Work instructions>
Extract every line of the records that contains the word "taco".

===== Entries provided

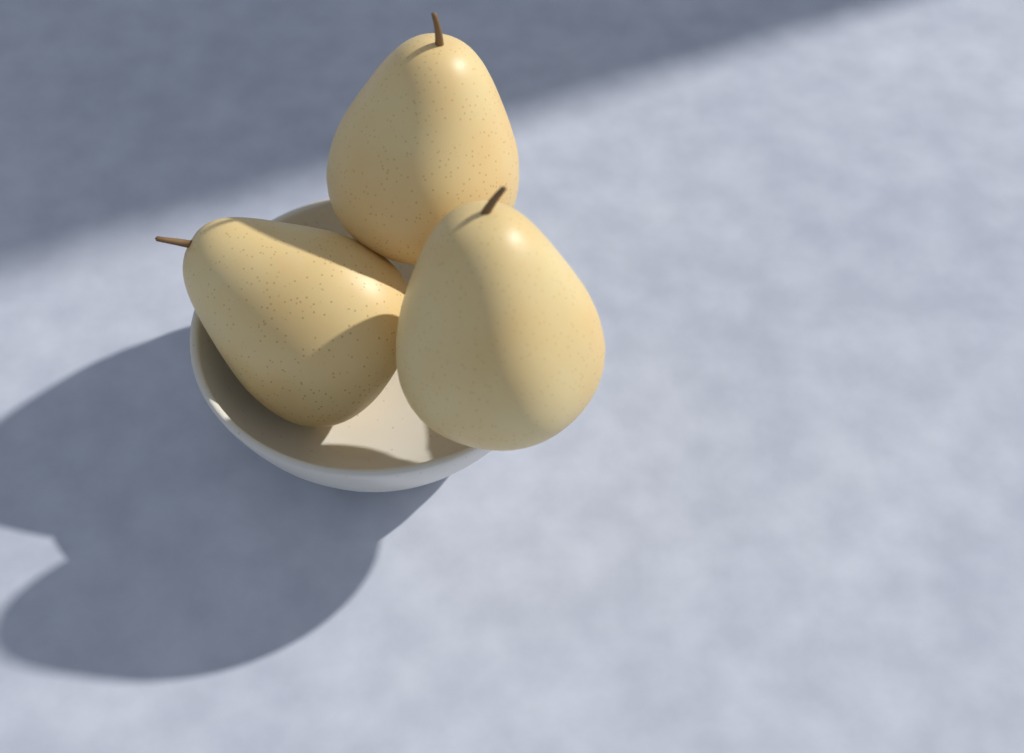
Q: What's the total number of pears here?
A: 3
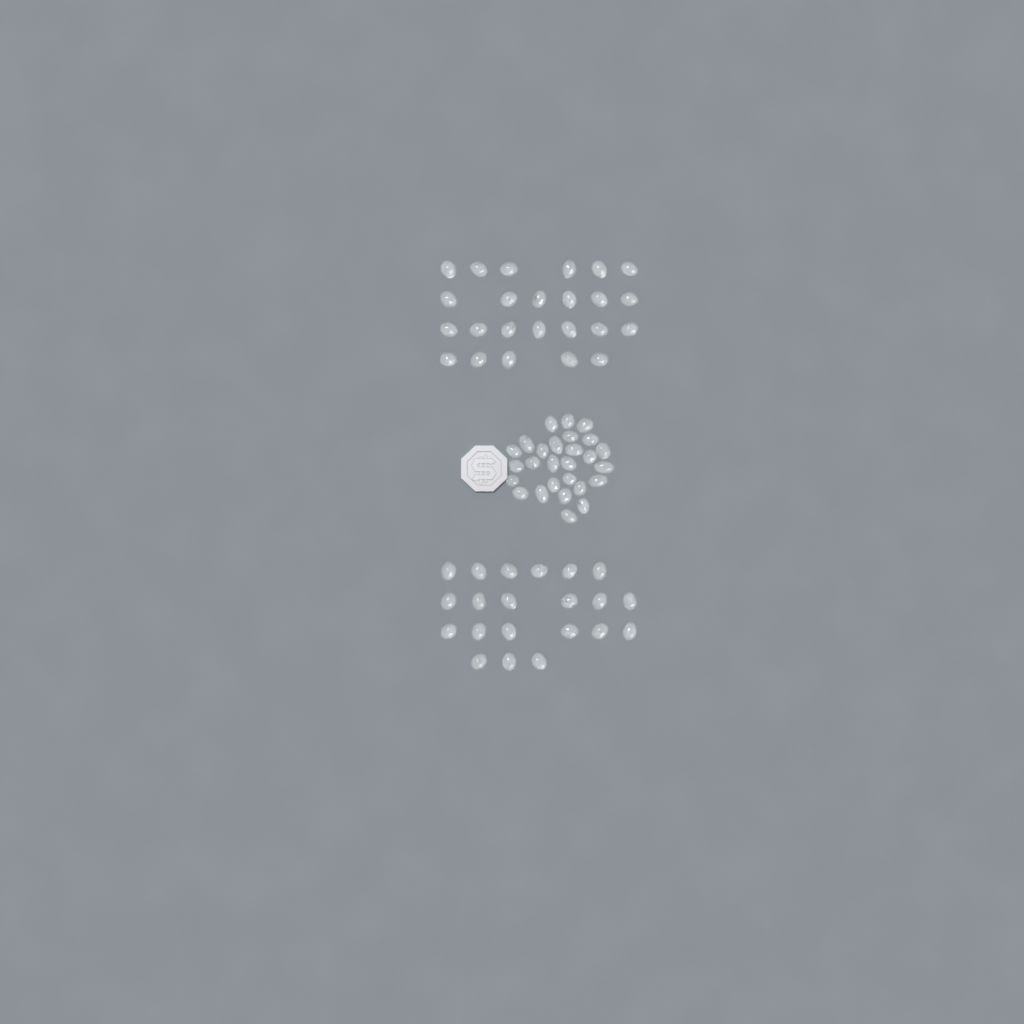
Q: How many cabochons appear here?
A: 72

==========
===== Entries provided

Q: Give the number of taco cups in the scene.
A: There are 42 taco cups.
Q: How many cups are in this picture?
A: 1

==========

Right answer>
Q: Give the number of taco cups in the scene.
A: There are 42 taco cups.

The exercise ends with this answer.